Lewis Hamilton produced a superlative comeback drive to P5 in the Spanish Grand Prix after heavy contact with Kevin Magnussen resulted in a first lap puncture.

The seven-time champion looked to have regained his mojo in his much-improved Mercedes this weekend, but was still seemingly off the pace of his teammate George Russell for much of the three days.

Hamilton’s case wouldn’t improve on lap one when he washed slightly wide into the Haas of Magnussen at Turn 4, who himself was trying an overly ambitious move around the outside of Hamilton at the time. The stewards immediately decided the collision was a racing incident, but it inadvertently put both drivers to the back of the pack.

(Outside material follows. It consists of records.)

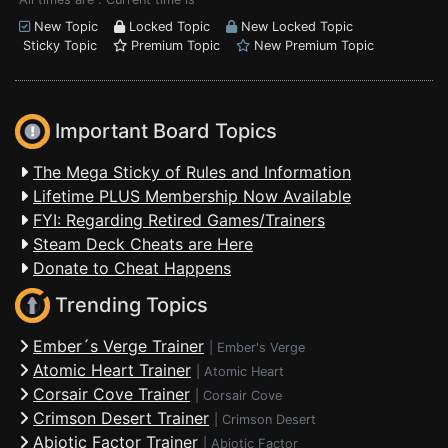
New Topic
Locked Topic
New Locked Topic
Sticky Topic
Premium Topic
New Premium Topic
Important Board Topics
The Mega Sticky of Rules and Information
Lifetime PLUS Membership Now Available
FYI: Regarding Retired Games/Trainers
Steam Deck Cheats are Here
Donate to Cheat Happens
Trending Topics
Ember´s Verge Trainer
|
Ember's Verge
Atomic Heart Trainer
|
Atomic Heart
Corsair Cove Trainer
|
Corsair Cove
Crimson Desert Trainer
|
Crimson Desert
Abiotic Factor Trainer
|
Abiotic Factor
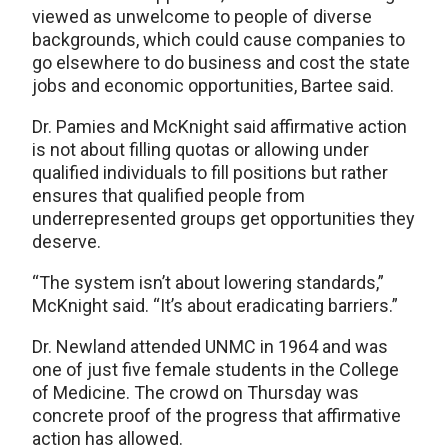
viewed as unwelcome to people of diverse
backgrounds, which could cause companies to
go elsewhere to do business and cost the state
jobs and economic opportunities, Bartee said.
Dr. Pamies and McKnight said affirmative action
is not about filling quotas or allowing under
qualified individuals to fill positions but rather
ensures that qualified people from
underrepresented groups get opportunities they
deserve.
“The system isn’t about lowering standards,”
McKnight said. “It’s about eradicating barriers.”
Dr. Newland attended UNMC in 1964 and was
one of just five female students in the College
of Medicine. The crowd on Thursday was
concrete proof of the progress that affirmative
action has allowed.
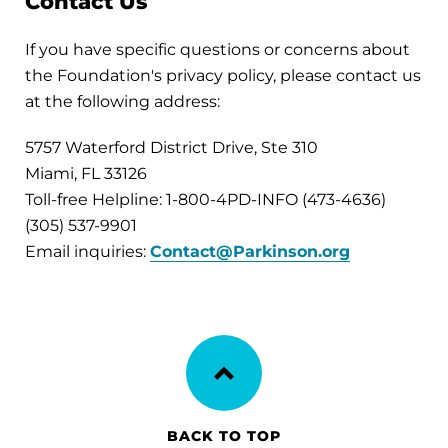
Contact Us
If you have specific questions or concerns about
the Foundation's privacy policy, please contact us
at the following address:
5757 Waterford District Drive, Ste 310
Miami, FL 33126
Toll-free Helpline: 1-800-4PD-INFO (473-4636)
(305) 537-9901
Email inquiries:
Contact@Parkinson.org
BACK TO TOP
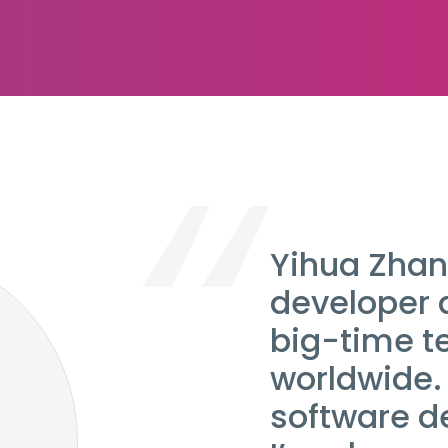
Yihua Zhan
developer 
big-time 
worldwide. 
software d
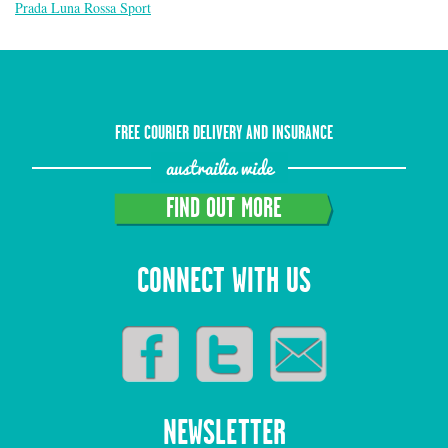
Prada Luna Rossa Sport
FREE COURIER DELIVERY AND INSURANCE
austrailia wide
FIND OUT MORE
CONNECT WITH US
NEWSLETTER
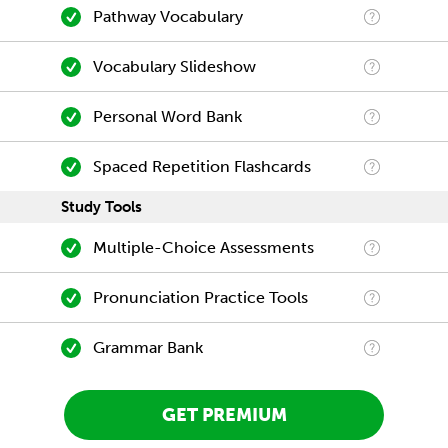
Pathway Vocabulary
Vocabulary Slideshow
Personal Word Bank
Spaced Repetition Flashcards
Study Tools
Multiple-Choice Assessments
Pronunciation Practice Tools
Grammar Bank
GET PREMIUM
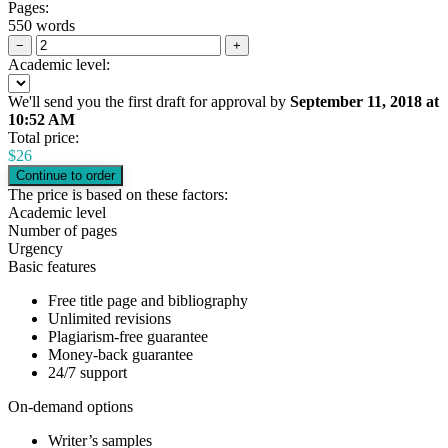
Pages:
550 words
−
+
Academic level:
We'll send you the first draft for approval by
September 11, 2018
at
10:52 AM
Total price:
$
26
The price is based on these factors:
Academic level
Number of pages
Urgency
Basic features
Free title page and bibliography
Unlimited revisions
Plagiarism-free guarantee
Money-back guarantee
24/7 support
On-demand options
Writer’s samples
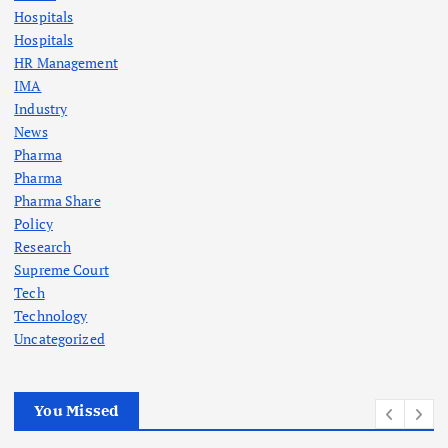
Hospitals
Hospitals
HR Management
IMA
Industry
News
Pharma
Pharma
Pharma Share
Policy
Research
Supreme Court
Tech
Technology
Uncategorized
You Missed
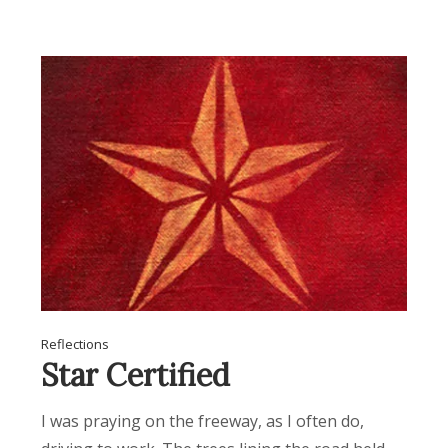
Reflections
Star Certified
I was praying on the freeway, as I often do,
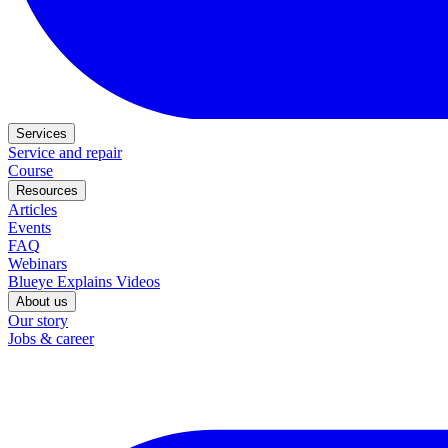
Services
Service and repair
Course
Resources
Articles
Events
FAQ
Webinars
Blueye Explains Videos
About us
Our story
Jobs & career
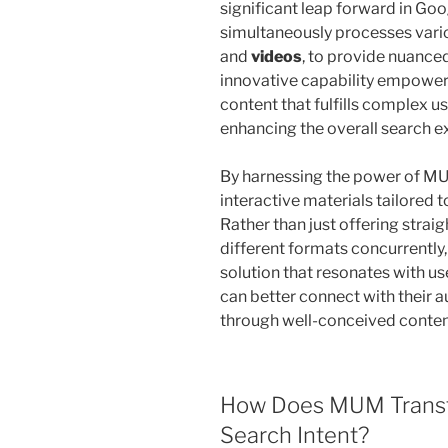
significant leap forward in Goo
simultaneously processes vario
and
videos
, to provide nuanced
innovative capability empowers
content that fulfills complex us
enhancing the overall search e
By harnessing the power of MUM
interactive materials tailored
Rather than just offering str
different formats concurrently
solution that resonates with u
can better connect with their a
through well-conceived content
How Does MUM Transf
Search Intent?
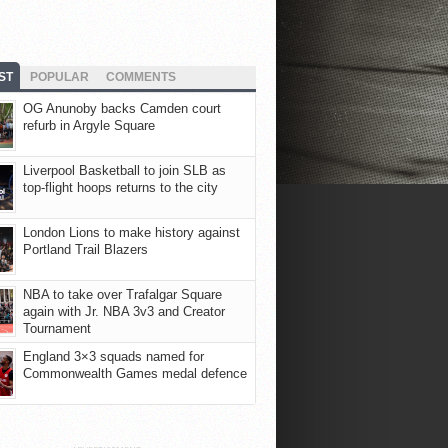
ST
POPULAR
COMMENTS
OG Anunoby backs Camden court
refurb in Argyle Square
Liverpool Basketball to join SLB as
top-flight hoops returns to the city
London Lions to make history against
Portland Trail Blazers
NBA to take over Trafalgar Square
again with Jr. NBA 3v3 and Creator
Tournament
England 3×3 squads named for
Commonwealth Games medal defence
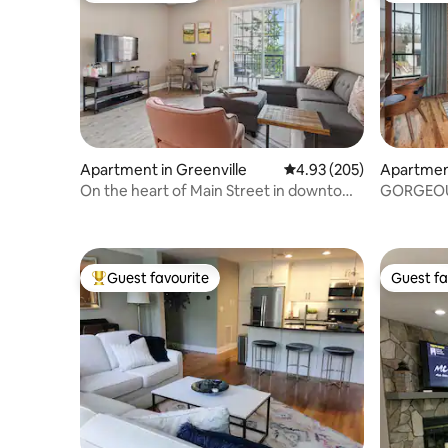
Apartment in Greenville
4.93 out of 5 average ra
4.93 (205)
Apartment
On the heart of Main Street in downtown
GORGEOUS
Greenville
Guest favourite
Guest fa
Top guest favourite
Guest fa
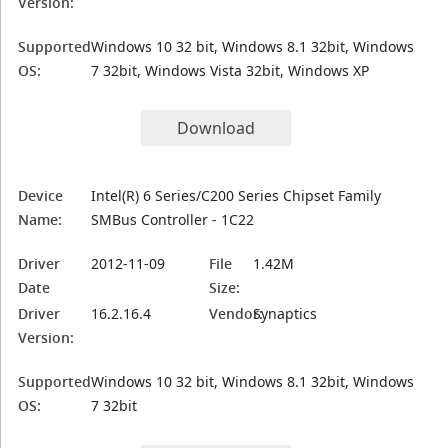
Version:
Supported
Windows 10 32 bit, Windows 8.1 32bit, Windows
OS:
7 32bit, Windows Vista 32bit, Windows XP
Download
Device
Intel(R) 6 Series/C200 Series Chipset Family
Name:
SMBus Controller - 1C22
Driver
2012-11-09
File
1.42M
Date
Size:
Driver
16.2.16.4
Vendor:
Synaptics
Version:
Supported
Windows 10 32 bit, Windows 8.1 32bit, Windows
OS:
7 32bit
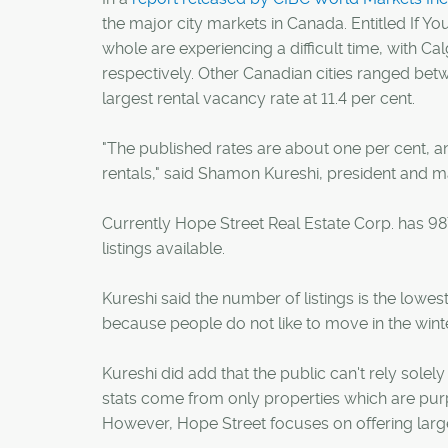
the major city markets in Canada. Entitled If Y
whole are experiencing a difficult time, with C
respectively. Other Canadian cities ranged bet
largest rental vacancy rate at 11.4 per cent.
"The published rates are about one per cent, and
rentals," said Shamon Kureshi, president and m
Currently Hope Street Real Estate Corp. has 987
listings available.
Kureshi said the number of listings is the lowest
because people do not like to move in the wint
Kureshi did add that the public can't rely sol
stats come from only properties which are purpo
However, Hope Street focuses on offering large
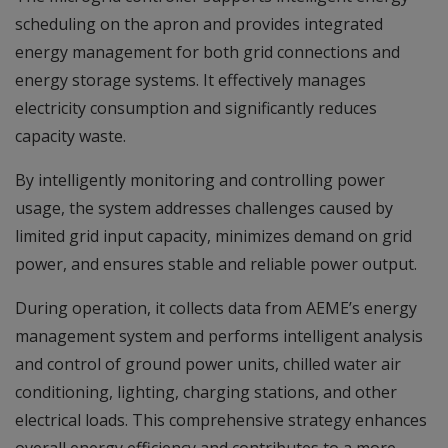
scheduling on the apron and provides integrated
energy management for both grid connections and
energy storage systems. It effectively manages
electricity consumption and significantly reduces
capacity waste.
By intelligently monitoring and controlling power
usage, the system addresses challenges caused by
limited grid input capacity, minimizes demand on grid
power, and ensures stable and reliable power output.
During operation, it collects data from AEME’s energy
management system and performs intelligent analysis
and control of ground power units, chilled water air
conditioning, lighting, charging stations, and other
electrical loads. This comprehensive strategy enhances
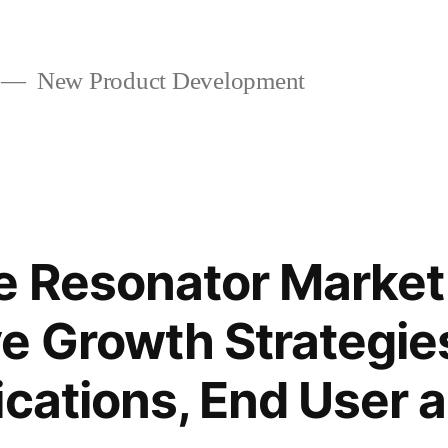
New Product Development
e Resonator Market
e Growth Strategie
ications, End User 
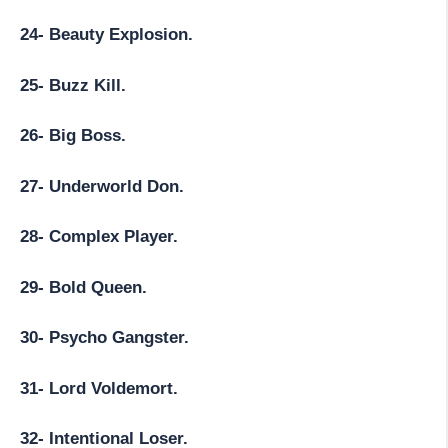
24- Beauty Explosion.
25- Buzz Kill.
26- Big Boss.
27- Underworld Don.
28- Complex Player.
29- Bold Queen.
30- Psycho Gangster.
31- Lord Voldemort.
32- Intentional Loser.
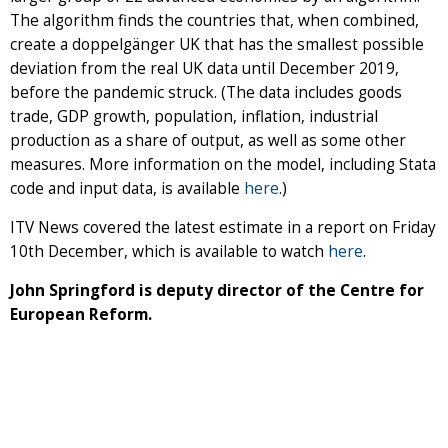
The algorithm finds the countries that, when combined,
create a doppelgänger UK that has the smallest possible
deviation from the real UK data until December 2019,
before the pandemic struck. (The data includes goods
trade, GDP growth, population, inflation, industrial
production as a share of output, as well as some other
measures. More information on the model, including Stata
code and input data, is available
here
.)
ITV News covered the latest estimate in a report on Friday
10th December, which is available to watch
here
.
John Springford is deputy director of the Centre for
European Reform.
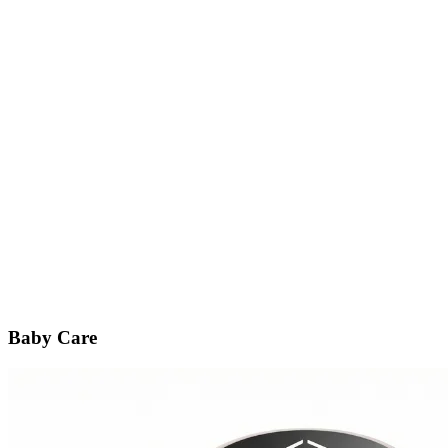
Baby Care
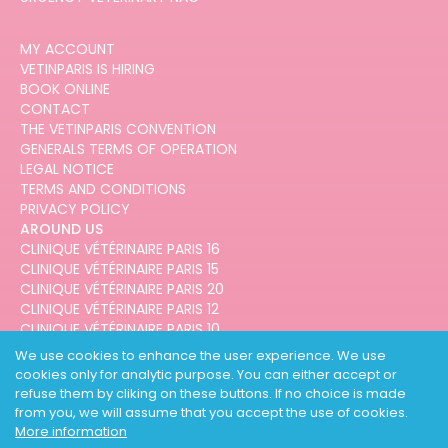
MY ACCOUNT
VETINPARIS IS HIRING
BOOK ONLINE
CONTACT
THE VETINPARIS CONVENTION
GENERALS TERMS OF OPERATION
LEGAL NOTICE
TERMS AND CONDITIONS
PRIVACY POLICY
AROUND US
CLINIQUE VÉTÉRINAIRE PARIS 16
CLINIQUE VÉTÉRINAIRE PARIS 15
CLINIQUE VÉTÉRINAIRE PARIS 20
CLINIQUE VÉTÉRINAIRE PARIS 12
CLINIQUE VÉTÉRINAIRE PARIS 10
CLINIQUE VÉTÉRINAIRE PARIS 3
We use cookies to enhance the user experience. We use
cookies only for analytic purpose. You can either accept or
refuse them by cliking on these buttons. If no choice is made
from you, we will assume that you accept the use of cookies.
More information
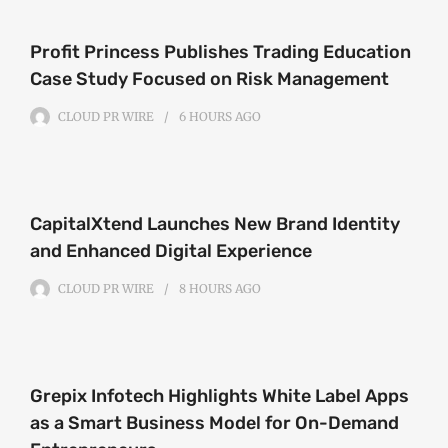
Profit Princess Publishes Trading Education
Case Study Focused on Risk Management
CLOUD PR WIRE
6 HOURS
AGO
CapitalXtend Launches New Brand Identity
and Enhanced Digital Experience
CLOUD PR WIRE
8 HOURS
AGO
Grepix Infotech Highlights White Label Apps
as a Smart Business Model for On-Demand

Magnussen had taken a costly trip through the gravel, and the contact had punctured Hamilton’s front left tyre and forced him to trail back to the pits for soft tyres.

via: Mercedes-AMG PETRONAS Formula One Team

After returning to the track around 30 seconds behind the next-placed car, a worryingly dispirited Hamilton came over the team radio and suggested retiring the car to “save the engine.” His race engineer, Pete ‘Bono’ Bonnington responded with the prediction that he could climb back up the order to P8 at best if he stuck at it and stayed in the race.

Hamilton would go three better in the end by finishing a very respectable P5, as his teammate Russell led the pair in P3 to get the team’s 250th podium since purchasing the Brawn GP outfit, with serious “DNF-risk” concerns which cost Hamilton a certain P4 finish when the Ferrari of Carlos Sainz repassed him in the closing stages.

The Mercedes driver admitted in a post-race interview how “grateful” he was to have kept pushing through the race in his improved W13 - deciding not to go against the team’s wishes to continue onwards - and finishing fifth after the “unfortunate” start.

“Really grateful I was able to come back,” says Hamilton. “I’m grateful for the team for keeping their head down and positive feedback coming through and for all the amazing work that has given us the improvement. The car felt great in the race, our pace is closer to the top guys in the race which is amazing. But yeah just really unfortunate at the start with the puncture I got, but I didn’t give up so that’s what we do.”

via: Haas F1 Team

In the latter stages of the race, after managing to pass the struggling used-tyre-clad Alfa Romeo of Bottas and the Ferrari of Sainz, Hamilton and Russell were both told to heavily manage their car, lifting and coasting to prevent a surefire retirement. It was initially unclear what the problem was on each car which left Hamilton “gutted” when the home hero passed him for P4.

“Yeah it was just a lot hotter to begin with today and I think for everyone it’s quite tough for everyone with these cars. I don’t know exactly what went on with the car, I haven’t spoken to the team [yet] because I have been elsewhere, but I had to basically drive at half throttle and try to cool the car with a lot of lifting down the straight to get fresh air into the engine just to cool it down,” he explains.

“Gutted to lose the place to Sainz, especially after coming from where I came from. I was 30+ seconds behind last place, that’s like No-Man’s Land. But it’s a horrible feeling being that far behind but you have to just keep your head up and keep pushing.

“They said I could get to 8th, [but] 8th doesn’t feel like a really impressive result, but I thought at least I’ll get into the points. I was so happy with fourth” Hamilton admitted.

via: Mercedes-AMG PETRONAS Formula One Team

He also divulged how the porpoising phenomenon is still a factor in the car, and hasn’t simply disappeared thanks to the new upgrades to the floor on the Mercedes. Instead he talks of how the range in which the bouncing occurs has changed to be during the high speed corners, which still leaves work to be done by the team back at the factory.

“We still do have bouncing but not in a straight line, it’s just through the corners, but nowhere near as bad as what we had before so I’m sure the guys can fix that over time. If I hadn't had have that issue [with Magnussen] at the beginning who knows where I would’ve been, but it’s great to know we had similar pace to the frontrunners.”